Maricel Saenz, the creator and CEO of Compound Foods, is one of the more than 80% of Americans who enjoy a daily cup of coffee. She also cares about the environment.
When the Costa Rican-born businesswoman, who now lives in the Bay Area, realized how climate change was affecting coffee growers across the world — coffee is the fifth-most polluting crop in the value chain — she wanted to create a coffee product that tasted great but was also environmentally friendly.
“Rising temperatures, combined with irregular rainfall, are resulting in poorer crop yield,” Saenz told TechCrunch. “The same crop can no longer grow in the same location, or the result will be of lesser quality. Costa Rican farmers are being forced to sell their land or relocate further up the mountain. In the next few decades, experts expect that half of all farmland will be unsuitable.” And, because there is no clear regulatory definition, the corporation can still brand it “coffee” even if it doesn’t include coffee beans, she said.
They use food science to construct a base recipe that uses sustainable ingredients and doesn’t use a lot of water – she claims that one cup of coffee requires 140 liters of water to grow. The company is also working toward the objective of being able to duplicate coffee flavors from various parts of the world, such as Costa Rica, as well as the chocolate notes found in a cup of Brazilian coffee.

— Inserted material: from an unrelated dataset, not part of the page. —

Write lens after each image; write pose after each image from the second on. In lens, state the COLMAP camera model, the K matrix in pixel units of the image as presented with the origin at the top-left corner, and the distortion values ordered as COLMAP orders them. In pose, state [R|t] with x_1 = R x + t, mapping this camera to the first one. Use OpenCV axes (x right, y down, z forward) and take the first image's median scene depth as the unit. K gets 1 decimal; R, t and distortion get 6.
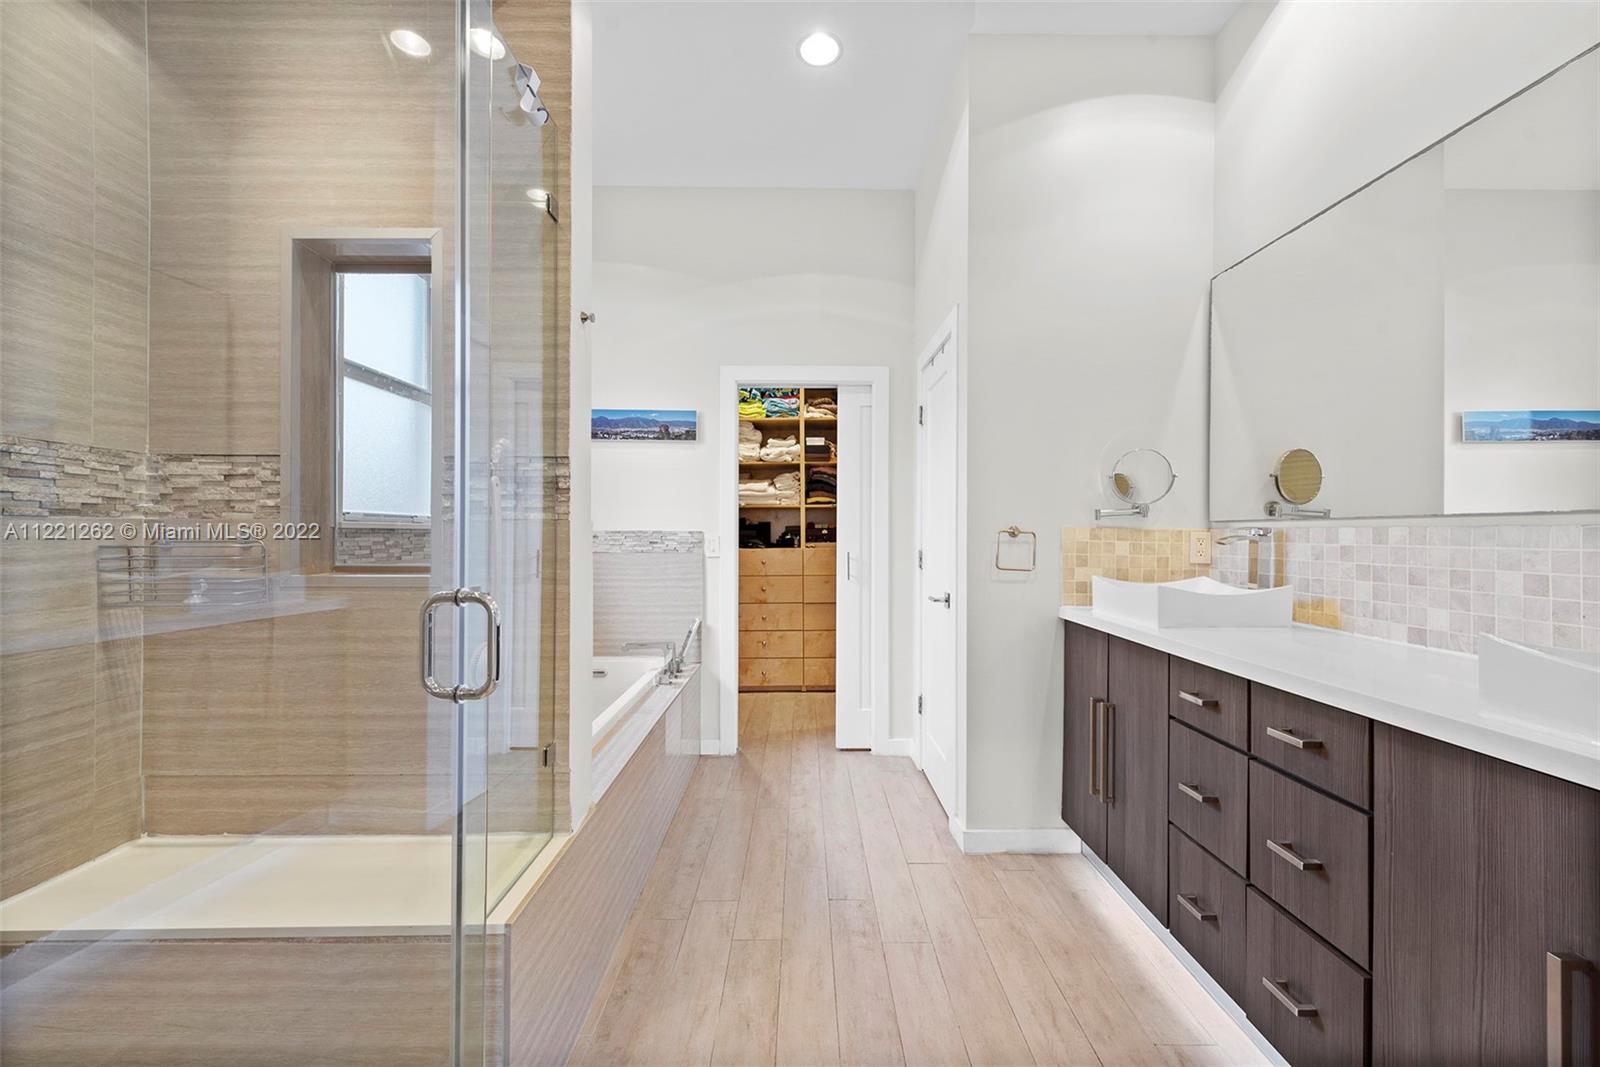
lens RADIAL K [[633.1, 0, 800.8], [0, 633.1, 533.7], [0, 0, 1]] dist [0.018433, -0.001412]
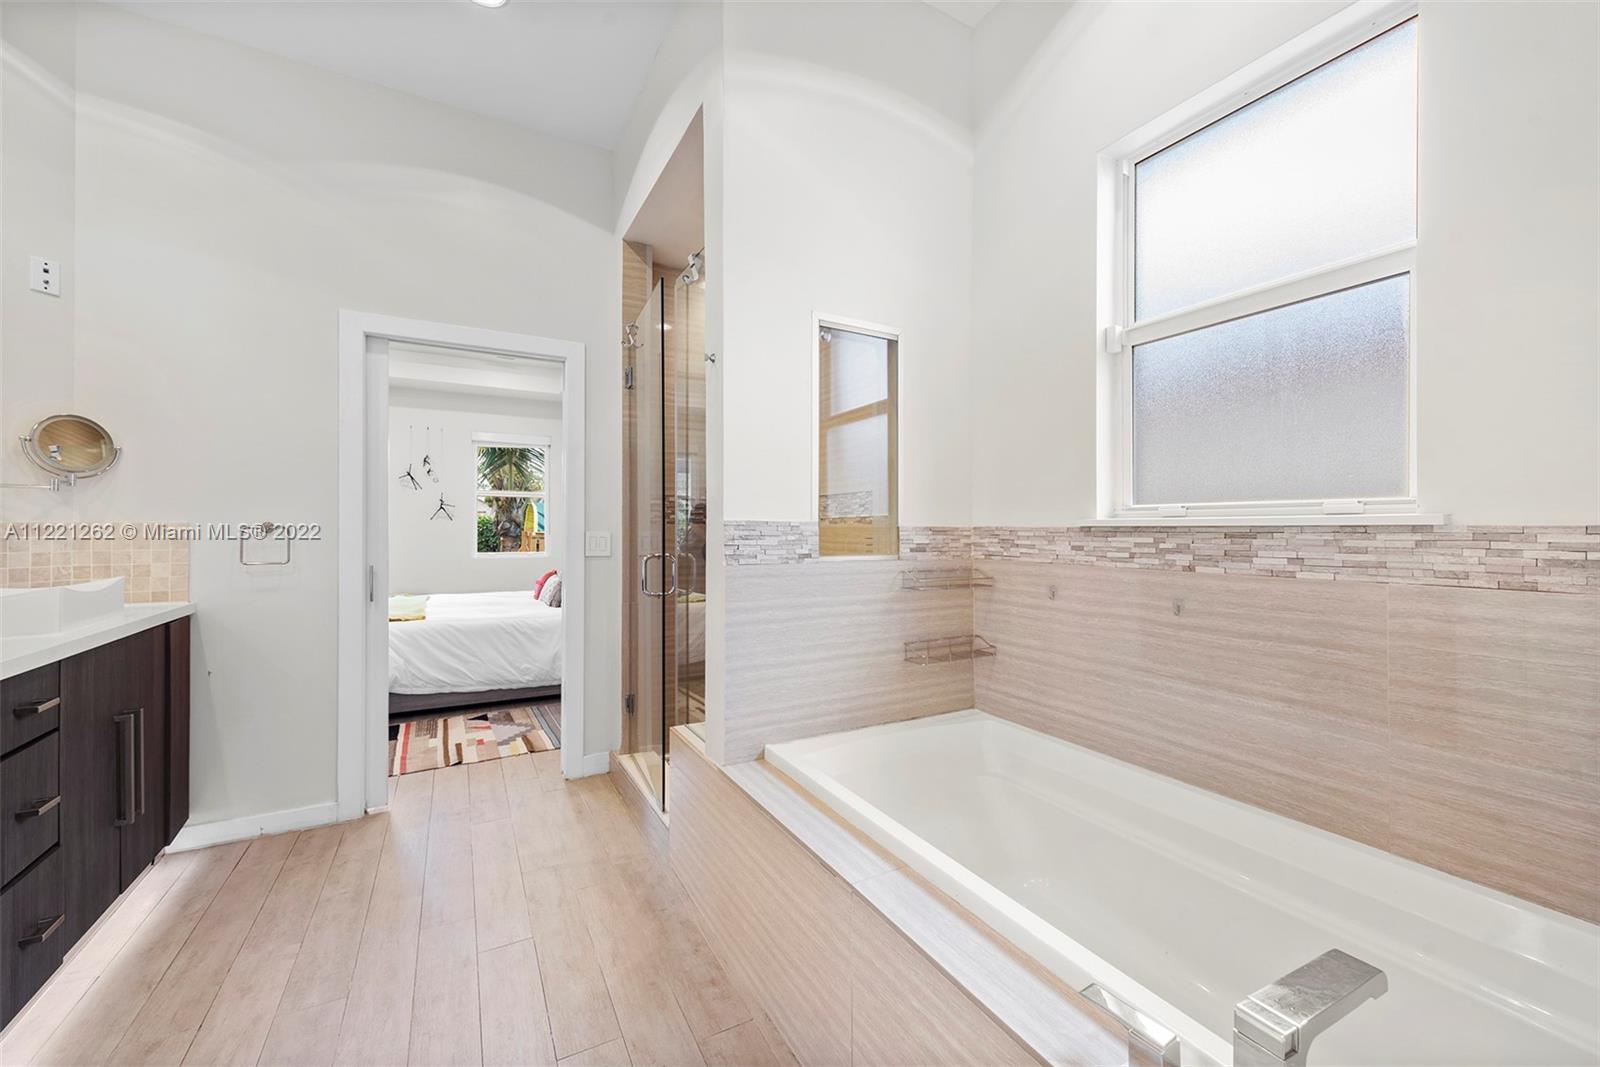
lens RADIAL K [[633.1, 0, 793.6], [0, 633.1, 533.5], [0, 0, 1]] dist [0.018433, -0.001412]
pose [[-0.882227, -0.002211, -0.470819, 0.069168], [-0.004116, 0.999987, 0.003017, 0.000313], [0.470806, 0.004600, -0.882225, 1.479969]]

Compound Foods, which was founded in 2020, employs synthetic biology to make coffee without the usage of coffee beans by extracting molecules. According to Saenz, the company spent a lot of time figuring out what makes coffee, well, coffee and then attempting to link flavors and fragrances in specific ways.
Compound Foods has received $4.5 million in seed finance, bringing the total amount raised to $5.3 million. Lower carbon Capital, SVLC, Humboldt Fund, Collaborative Fund, Maple VC, Petri Bio, and angel investors including Nick Green, CEO of Thrive Market is among the company’s backers.
As the company works toward a soft launch by the end of the year, Saenz plans to use the extra capital to refine the formulation and scale up the brand.
There are a few rivals in the field, including Seattle-based Atomo, which claims to create its coffee from “other fruits and plants with seeds comparable to coffee beans.”